===== GIVEN DATA =====

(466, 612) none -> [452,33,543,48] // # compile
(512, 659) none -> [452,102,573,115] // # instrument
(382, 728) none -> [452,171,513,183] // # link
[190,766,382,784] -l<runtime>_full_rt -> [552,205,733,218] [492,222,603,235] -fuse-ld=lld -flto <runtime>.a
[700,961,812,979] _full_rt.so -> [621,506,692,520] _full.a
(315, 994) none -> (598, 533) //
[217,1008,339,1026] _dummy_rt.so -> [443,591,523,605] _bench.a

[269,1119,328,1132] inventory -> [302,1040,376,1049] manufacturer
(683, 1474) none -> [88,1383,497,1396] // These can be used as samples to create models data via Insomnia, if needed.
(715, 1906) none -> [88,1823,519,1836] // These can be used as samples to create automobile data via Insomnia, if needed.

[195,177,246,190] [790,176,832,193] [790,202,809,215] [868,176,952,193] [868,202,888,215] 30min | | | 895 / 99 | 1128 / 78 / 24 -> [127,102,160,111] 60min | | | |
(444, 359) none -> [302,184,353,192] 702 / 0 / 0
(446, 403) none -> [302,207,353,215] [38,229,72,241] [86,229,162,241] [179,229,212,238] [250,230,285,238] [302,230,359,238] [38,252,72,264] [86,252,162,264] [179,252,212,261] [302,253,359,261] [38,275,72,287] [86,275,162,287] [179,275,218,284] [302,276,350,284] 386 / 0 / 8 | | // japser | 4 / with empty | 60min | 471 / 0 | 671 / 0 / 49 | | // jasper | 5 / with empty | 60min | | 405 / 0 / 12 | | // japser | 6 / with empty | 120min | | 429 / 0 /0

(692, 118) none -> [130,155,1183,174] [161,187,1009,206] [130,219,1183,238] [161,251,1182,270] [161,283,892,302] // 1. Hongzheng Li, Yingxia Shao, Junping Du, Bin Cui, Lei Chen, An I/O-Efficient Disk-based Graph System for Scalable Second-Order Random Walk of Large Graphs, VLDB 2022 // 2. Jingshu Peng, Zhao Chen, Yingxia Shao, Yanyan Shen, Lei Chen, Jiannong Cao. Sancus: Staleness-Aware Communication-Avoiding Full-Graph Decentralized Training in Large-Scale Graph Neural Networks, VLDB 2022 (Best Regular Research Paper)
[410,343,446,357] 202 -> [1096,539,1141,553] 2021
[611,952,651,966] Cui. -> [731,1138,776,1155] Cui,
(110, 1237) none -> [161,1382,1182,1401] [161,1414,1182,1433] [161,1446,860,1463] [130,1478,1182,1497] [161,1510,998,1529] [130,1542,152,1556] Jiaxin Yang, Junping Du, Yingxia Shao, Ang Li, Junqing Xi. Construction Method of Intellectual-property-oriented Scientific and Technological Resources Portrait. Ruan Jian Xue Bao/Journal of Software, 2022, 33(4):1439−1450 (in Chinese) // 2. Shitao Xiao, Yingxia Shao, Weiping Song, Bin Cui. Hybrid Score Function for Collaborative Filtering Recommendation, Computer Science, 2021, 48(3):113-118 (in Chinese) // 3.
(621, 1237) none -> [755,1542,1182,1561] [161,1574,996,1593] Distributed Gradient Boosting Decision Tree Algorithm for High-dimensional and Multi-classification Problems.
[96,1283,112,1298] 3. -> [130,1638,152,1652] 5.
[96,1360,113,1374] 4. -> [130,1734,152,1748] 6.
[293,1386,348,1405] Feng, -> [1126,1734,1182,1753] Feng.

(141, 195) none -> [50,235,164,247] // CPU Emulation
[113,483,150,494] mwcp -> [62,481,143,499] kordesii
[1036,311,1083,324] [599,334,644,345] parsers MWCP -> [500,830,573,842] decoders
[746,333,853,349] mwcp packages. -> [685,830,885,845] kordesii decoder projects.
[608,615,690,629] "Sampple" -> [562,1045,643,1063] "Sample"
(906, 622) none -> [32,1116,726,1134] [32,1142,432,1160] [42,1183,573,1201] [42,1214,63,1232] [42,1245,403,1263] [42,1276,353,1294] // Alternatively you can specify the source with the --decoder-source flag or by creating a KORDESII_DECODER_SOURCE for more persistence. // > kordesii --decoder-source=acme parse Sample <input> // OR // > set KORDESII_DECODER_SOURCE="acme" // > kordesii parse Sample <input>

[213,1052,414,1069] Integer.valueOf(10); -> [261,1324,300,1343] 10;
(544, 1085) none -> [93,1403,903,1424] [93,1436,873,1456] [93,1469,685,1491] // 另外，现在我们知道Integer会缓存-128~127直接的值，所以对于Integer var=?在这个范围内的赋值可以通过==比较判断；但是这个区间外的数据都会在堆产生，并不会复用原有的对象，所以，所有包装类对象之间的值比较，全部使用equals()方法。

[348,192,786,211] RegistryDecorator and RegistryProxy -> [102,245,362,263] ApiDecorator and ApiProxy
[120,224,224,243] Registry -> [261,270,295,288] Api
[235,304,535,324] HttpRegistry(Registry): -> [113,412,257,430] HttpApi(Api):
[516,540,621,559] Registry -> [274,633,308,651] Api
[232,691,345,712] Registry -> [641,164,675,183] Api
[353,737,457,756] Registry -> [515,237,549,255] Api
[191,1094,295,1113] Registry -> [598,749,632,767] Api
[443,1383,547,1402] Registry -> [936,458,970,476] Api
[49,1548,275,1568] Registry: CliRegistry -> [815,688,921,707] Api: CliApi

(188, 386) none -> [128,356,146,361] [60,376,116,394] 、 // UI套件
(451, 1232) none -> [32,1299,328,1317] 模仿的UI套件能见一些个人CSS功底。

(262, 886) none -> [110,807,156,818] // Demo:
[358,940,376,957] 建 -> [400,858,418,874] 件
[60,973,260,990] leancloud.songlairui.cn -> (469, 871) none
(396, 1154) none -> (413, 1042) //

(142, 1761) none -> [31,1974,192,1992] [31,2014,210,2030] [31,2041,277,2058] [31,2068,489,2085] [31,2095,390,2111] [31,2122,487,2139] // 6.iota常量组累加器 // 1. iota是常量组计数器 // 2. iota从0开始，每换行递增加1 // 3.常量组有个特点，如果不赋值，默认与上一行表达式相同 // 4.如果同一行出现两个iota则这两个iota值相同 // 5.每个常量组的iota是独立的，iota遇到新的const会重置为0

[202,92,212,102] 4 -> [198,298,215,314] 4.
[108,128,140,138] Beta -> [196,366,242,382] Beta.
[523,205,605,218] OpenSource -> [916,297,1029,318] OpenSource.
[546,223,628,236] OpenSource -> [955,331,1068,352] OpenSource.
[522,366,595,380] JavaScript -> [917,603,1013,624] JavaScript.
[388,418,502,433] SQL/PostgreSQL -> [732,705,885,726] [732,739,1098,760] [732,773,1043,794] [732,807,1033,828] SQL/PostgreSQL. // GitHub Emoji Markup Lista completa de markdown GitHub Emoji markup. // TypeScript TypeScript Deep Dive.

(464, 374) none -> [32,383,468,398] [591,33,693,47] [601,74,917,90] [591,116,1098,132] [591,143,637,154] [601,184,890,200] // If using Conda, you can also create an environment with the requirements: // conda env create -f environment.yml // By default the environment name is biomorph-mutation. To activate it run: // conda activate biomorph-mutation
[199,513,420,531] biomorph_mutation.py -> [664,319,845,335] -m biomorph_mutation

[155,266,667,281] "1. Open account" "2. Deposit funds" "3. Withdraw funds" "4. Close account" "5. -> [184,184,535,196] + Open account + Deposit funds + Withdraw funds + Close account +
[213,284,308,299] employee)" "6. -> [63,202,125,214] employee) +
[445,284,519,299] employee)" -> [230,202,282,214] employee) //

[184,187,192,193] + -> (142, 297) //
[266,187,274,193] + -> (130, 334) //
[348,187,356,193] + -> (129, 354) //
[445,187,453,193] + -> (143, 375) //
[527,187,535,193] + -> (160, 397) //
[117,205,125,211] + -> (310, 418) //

=====

YOUR INSTRUCTIONS
The listing is to be given again exactly, line for line.

EXPECTED ANSWER
(466, 612) none -> [452,33,543,48] // # compile
(512, 659) none -> [452,102,573,115] // # instrument
(382, 728) none -> [452,171,513,183] // # link
[190,766,382,784] -l<runtime>_full_rt -> [552,205,733,218] [492,222,603,235] -fuse-ld=lld -flto <runtime>.a
[700,961,812,979] _full_rt.so -> [621,506,692,520] _full.a
(315, 994) none -> (598, 533) //
[217,1008,339,1026] _dummy_rt.so -> [443,591,523,605] _bench.a

[269,1119,328,1132] inventory -> [302,1040,376,1049] manufacturer
(683, 1474) none -> [88,1383,497,1396] // These can be used as samples to create models data via Insomnia, if needed.
(715, 1906) none -> [88,1823,519,1836] // These can be used as samples to create automobile data via Insomnia, if needed.

[195,177,246,190] [790,176,832,193] [790,202,809,215] [868,176,952,193] [868,202,888,215] 30min | | | 895 / 99 | 1128 / 78 / 24 -> [127,102,160,111] 60min | | | |
(444, 359) none -> [302,184,353,192] 702 / 0 / 0
(446, 403) none -> [302,207,353,215] [38,229,72,241] [86,229,162,241] [179,229,212,238] [250,230,285,238] [302,230,359,238] [38,252,72,264] [86,252,162,264] [179,252,212,261] [302,253,359,261] [38,275,72,287] [86,275,162,287] [179,275,218,284] [302,276,350,284] 386 / 0 / 8 | | // japser | 4 / with empty | 60min | 471 / 0 | 671 / 0 / 49 | | // jasper | 5 / with empty | 60min | | 405 / 0 / 12 | | // japser | 6 / with empty | 120min | | 429 / 0 /0

(692, 118) none -> [130,155,1183,174] [161,187,1009,206] [130,219,1183,238] [161,251,1182,270] [161,283,892,302] // 1. Hongzheng Li, Yingxia Shao, Junping Du, Bin Cui, Lei Chen, An I/O-Efficient Disk-based Graph System for Scalable Second-Order Random Walk of Large Graphs, VLDB 2022 // 2. Jingshu Peng, Zhao Chen, Yingxia Shao, Yanyan Shen, Lei Chen, Jiannong Cao. Sancus: Staleness-Aware Communication-Avoiding Full-Graph Decentralized Training in Large-Scale Graph Neural Networks, VLDB 2022 (Best Regular Research Paper)
[410,343,446,357] 202 -> [1096,539,1141,553] 2021
[611,952,651,966] Cui. -> [731,1138,776,1155] Cui,
(110, 1237) none -> [161,1382,1182,1401] [161,1414,1182,1433] [161,1446,860,1463] [130,1478,1182,1497] [161,1510,998,1529] [130,1542,152,1556] Jiaxin Yang, Junping Du, Yingxia Shao, Ang Li, Junqing Xi. Construction Method of Intellectual-property-oriented Scientific and Technological Resources Portrait. Ruan Jian Xue Bao/Journal of Software, 2022, 33(4):1439−1450 (in Chinese) // 2. Shitao Xiao, Yingxia Shao, Weiping Song, Bin Cui. Hybrid Score Function for Collaborative Filtering Recommendation, Computer Science, 2021, 48(3):113-118 (in Chinese) // 3.
(621, 1237) none -> [755,1542,1182,1561] [161,1574,996,1593] Distributed Gradient Boosting Decision Tree Algorithm for High-dimensional and Multi-classification Problems.
[96,1283,112,1298] 3. -> [130,1638,152,1652] 5.
[96,1360,113,1374] 4. -> [130,1734,152,1748] 6.
[293,1386,348,1405] Feng, -> [1126,1734,1182,1753] Feng.

(141, 195) none -> [50,235,164,247] // CPU Emulation
[113,483,150,494] mwcp -> [62,481,143,499] kordesii
[1036,311,1083,324] [599,334,644,345] parsers MWCP -> [500,830,573,842] decoders
[746,333,853,349] mwcp packages. -> [685,830,885,845] kordesii decoder projects.
[608,615,690,629] "Sampple" -> [562,1045,643,1063] "Sample"
(906, 622) none -> [32,1116,726,1134] [32,1142,432,1160] [42,1183,573,1201] [42,1214,63,1232] [42,1245,403,1263] [42,1276,353,1294] // Alternatively you can specify the source with the --decoder-source flag or by creating a KORDESII_DECODER_SOURCE for more persistence. // > kordesii --decoder-source=acme parse Sample <input> // OR // > set KORDESII_DECODER_SOURCE="acme" // > kordesii parse Sample <input>

[213,1052,414,1069] Integer.valueOf(10); -> [261,1324,300,1343] 10;
(544, 1085) none -> [93,1403,903,1424] [93,1436,873,1456] [93,1469,685,1491] // 另外，现在我们知道Integer会缓存-128~127直接的值，所以对于Integer var=?在这个范围内的赋值可以通过==比较判断；但是这个区间外的数据都会在堆产生，并不会复用原有的对象，所以，所有包装类对象之间的值比较，全部使用equals()方法。

[348,192,786,211] RegistryDecorator and RegistryProxy -> [102,245,362,263] ApiDecorator and ApiProxy
[120,224,224,243] Registry -> [261,270,295,288] Api
[235,304,535,324] HttpRegistry(Registry): -> [113,412,257,430] HttpApi(Api):
[516,540,621,559] Registry -> [274,633,308,651] Api
[232,691,345,712] Registry -> [641,164,675,183] Api
[353,737,457,756] Registry -> [515,237,549,255] Api
[191,1094,295,1113] Registry -> [598,749,632,767] Api
[443,1383,547,1402] Registry -> [936,458,970,476] Api
[49,1548,275,1568] Registry: CliRegistry -> [815,688,921,707] Api: CliApi

(188, 386) none -> [128,356,146,361] [60,376,116,394] 、 // UI套件
(451, 1232) none -> [32,1299,328,1317] 模仿的UI套件能见一些个人CSS功底。

(262, 886) none -> [110,807,156,818] // Demo:
[358,940,376,957] 建 -> [400,858,418,874] 件
[60,973,260,990] leancloud.songlairui.cn -> (469, 871) none
(396, 1154) none -> (413, 1042) //

(142, 1761) none -> [31,1974,192,1992] [31,2014,210,2030] [31,2041,277,2058] [31,2068,489,2085] [31,2095,390,2111] [31,2122,487,2139] // 6.iota常量组累加器 // 1. iota是常量组计数器 // 2. iota从0开始，每换行递增加1 // 3.常量组有个特点，如果不赋值，默认与上一行表达式相同 // 4.如果同一行出现两个iota则这两个iota值相同 // 5.每个常量组的iota是独立的，iota遇到新的const会重置为0

[202,92,212,102] 4 -> [198,298,215,314] 4.
[108,128,140,138] Beta -> [196,366,242,382] Beta.
[523,205,605,218] OpenSource -> [916,297,1029,318] OpenSource.
[546,223,628,236] OpenSource -> [955,331,1068,352] OpenSource.
[522,366,595,380] JavaScript -> [917,603,1013,624] JavaScript.
[388,418,502,433] SQL/PostgreSQL -> [732,705,885,726] [732,739,1098,760] [732,773,1043,794] [732,807,1033,828] SQL/PostgreSQL. // GitHub Emoji Markup Lista completa de markdown GitHub Emoji markup. // TypeScript TypeScript Deep Dive.

(464, 374) none -> [32,383,468,398] [591,33,693,47] [601,74,917,90] [591,116,1098,132] [591,143,637,154] [601,184,890,200] // If using Conda, you can also create an environment with the requirements: // conda env create -f environment.yml // By default the environment name is biomorph-mutation. To activate it run: // conda activate biomorph-mutation
[199,513,420,531] biomorph_mutation.py -> [664,319,845,335] -m biomorph_mutation

[155,266,667,281] "1. Open account" "2. Deposit funds" "3. Withdraw funds" "4. Close account" "5. -> [184,184,535,196] + Open account + Deposit funds + Withdraw funds + Close account +
[213,284,308,299] employee)" "6. -> [63,202,125,214] employee) +
[445,284,519,299] employee)" -> [230,202,282,214] employee) //

[184,187,192,193] + -> (142, 297) //
[266,187,274,193] + -> (130, 334) //
[348,187,356,193] + -> (129, 354) //
[445,187,453,193] + -> (143, 375) //
[527,187,535,193] + -> (160, 397) //
[117,205,125,211] + -> (310, 418) //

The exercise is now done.